* **Recorded information**:
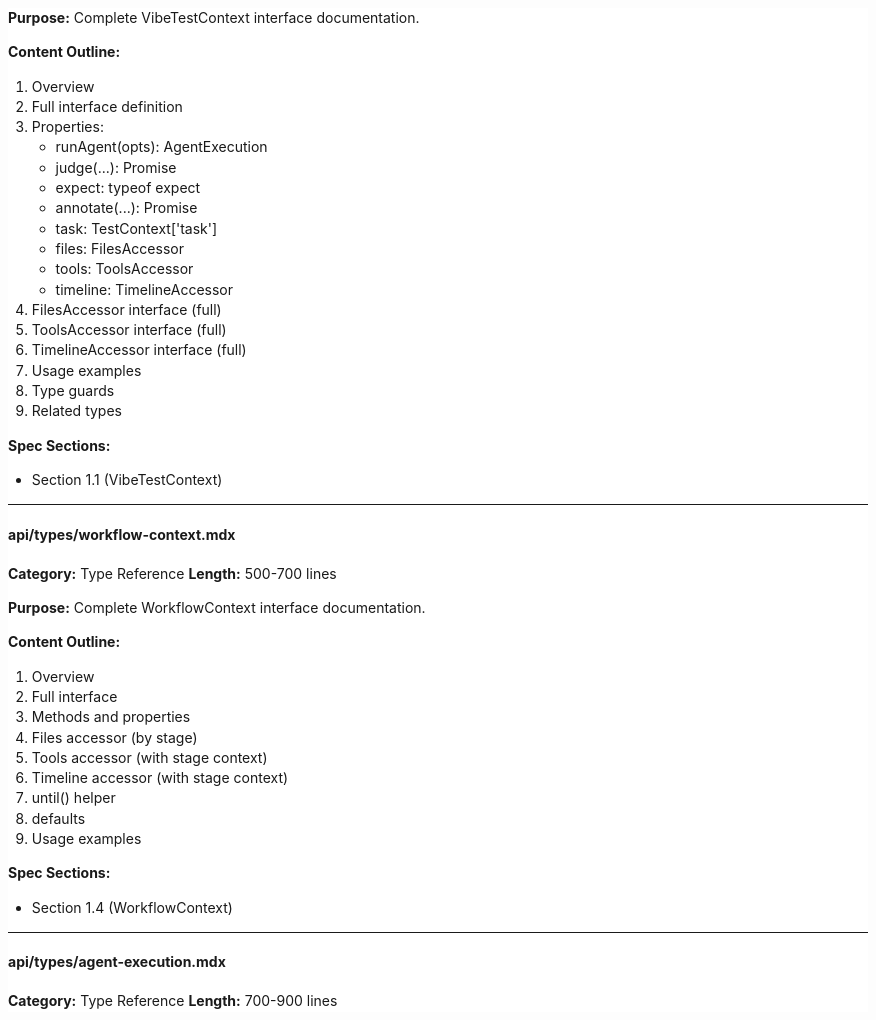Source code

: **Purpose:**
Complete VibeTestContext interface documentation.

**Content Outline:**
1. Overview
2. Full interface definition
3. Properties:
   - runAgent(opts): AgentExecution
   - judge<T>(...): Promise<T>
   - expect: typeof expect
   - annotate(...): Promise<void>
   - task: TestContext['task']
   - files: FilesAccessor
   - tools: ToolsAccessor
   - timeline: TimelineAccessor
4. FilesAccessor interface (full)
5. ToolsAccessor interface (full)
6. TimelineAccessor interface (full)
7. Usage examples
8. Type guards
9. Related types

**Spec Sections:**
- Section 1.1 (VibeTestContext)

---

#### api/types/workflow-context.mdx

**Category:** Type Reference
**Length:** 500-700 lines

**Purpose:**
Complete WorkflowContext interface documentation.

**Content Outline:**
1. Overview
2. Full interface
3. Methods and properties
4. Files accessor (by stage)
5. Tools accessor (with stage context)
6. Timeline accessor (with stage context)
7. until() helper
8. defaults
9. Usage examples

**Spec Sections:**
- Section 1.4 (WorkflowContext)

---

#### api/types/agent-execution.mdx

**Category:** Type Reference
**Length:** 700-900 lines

* **Try it**:
The records above are to be repeated exactly, with the pictures left out.

* **Answer to the problem**:
Source code

: **Purpose:**
Complete VibeTestContext interface documentation.

**Content Outline:**
1. Overview
2. Full interface definition
3. Properties:
   - runAgent(opts): AgentExecution
   - judge<T>(...): Promise<T>
   - expect: typeof expect
   - annotate(...): Promise<void>
   - task: TestContext['task']
   - files: FilesAccessor
   - tools: ToolsAccessor
   - timeline: TimelineAccessor
4. FilesAccessor interface (full)
5. ToolsAccessor interface (full)
6. TimelineAccessor interface (full)
7. Usage examples
8. Type guards
9. Related types

**Spec Sections:**
- Section 1.1 (VibeTestContext)

---

#### api/types/workflow-context.mdx

**Category:** Type Reference
**Length:** 500-700 lines

**Purpose:**
Complete WorkflowContext interface documentation.

**Content Outline:**
1. Overview
2. Full interface
3. Methods and properties
4. Files accessor (by stage)
5. Tools accessor (with stage context)
6. Timeline accessor (with stage context)
7. until() helper
8. defaults
9. Usage examples

**Spec Sections:**
- Section 1.4 (WorkflowContext)

---

#### api/types/agent-execution.mdx

**Category:** Type Reference
**Length:** 700-900 lines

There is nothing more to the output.